Most people are betting on Troutman, but the Jacksons seem focused, not worried, and as the day goes on they just seem psyched. E.J. plays pumped-up stage parent, parading around in an ankle-length fleece muumuu and flashing Emily a peace sign after she wins the junior women’s division. When Dane, looking tiny but in charge on Buseater’s back, takes third among junior men, Kristine picks him up and hugs him, his feet dangling in the air. If he’s disappointed, he has five minutes to show it.

At 4 p.m. it’s time for the men’s finals. The five remaining kayakers—including Troutman and E.J., who’s the oldest by 15 years—have three chances each to land their biggest moves; the paddler with the single highest-scoring ride wins. E.J., bobbing in the eddy in his canary-yellow Jackson All-Star, blows a kiss to Kristine, then grabs the tow rope, which is looped around a tree at the river’s edge, and leans hard into the current. Skimming across the water, he beams up at the judge’s booth and his family and several hundred spectators. Then he lets go, dropping off into the top of Buseater and into a smooth, high-speed sequence of back- and front flips, spinning blunts and Pan-Ams, and a McNasty. All of the attendant drama of the past few days and years—his close calls and flushes, diligent strategizing, and obsession with branding victory—dissipates as he makes every move.

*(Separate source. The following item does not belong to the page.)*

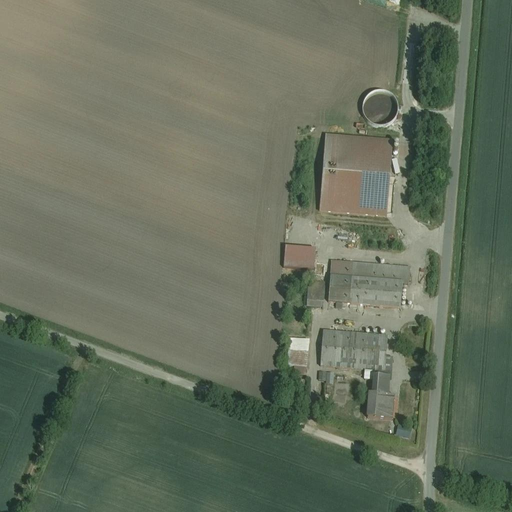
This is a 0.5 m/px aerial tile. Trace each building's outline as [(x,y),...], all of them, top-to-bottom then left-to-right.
[(376,95),(371,97),(367,100),(364,105),(362,111),(363,117),(365,122),(369,126),(374,129),(380,130),(386,129),(391,126),(395,122),(397,116),(398,110),(396,105),(393,100),(388,96),(382,94),(376,95)] [(393,142),(326,137),(320,215),(387,220),(393,142)] [(316,252),(284,250),(282,271),(314,273),(316,252)] [(411,269),(331,263),(328,306),(336,306),(336,310),(342,311),(342,307),(401,312),(403,287),(410,288),(411,269)] [(322,319),(325,295),(314,294),(312,318),(322,319)] [(387,360),(388,338),(323,334),(321,370),(364,373),(363,382),(372,383),(372,379),(393,380),(394,360),(387,360)] [(306,376),(309,343),(288,341),(285,374),(306,376)] [(319,385),(334,385),(334,374),(319,373),(319,385)] [(365,403),(363,422),(393,423),(394,400),(389,399),(390,381),(374,380),(372,397),(368,397),(368,403),(365,403)] [(398,431),(391,430),(389,441),(396,442),(398,431)]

After E.J. has won his fourth world title, surprising everyone and no one, and Nick has finished third in his first world championships, and E.J. has taken his victory lap on Buseater—surfing it without a paddle—and Kristine has allowed herself one small breath of relief, the Jacksons regroup at the farmhouse. I’m expecting a blowout party (that will come later), but for now it’s family life as usual: folded laundry and video cameras on the dining-room table, footage to edit, and scores to report. Only E.J., sporting a skinny checkerboard tie, matching slip-on Vans, and a pleased, Peter Pan grin, looks truly relaxed. “I’m never nervous in the end,” he tells me. “If I made it that far, it means I got to play the whole way.”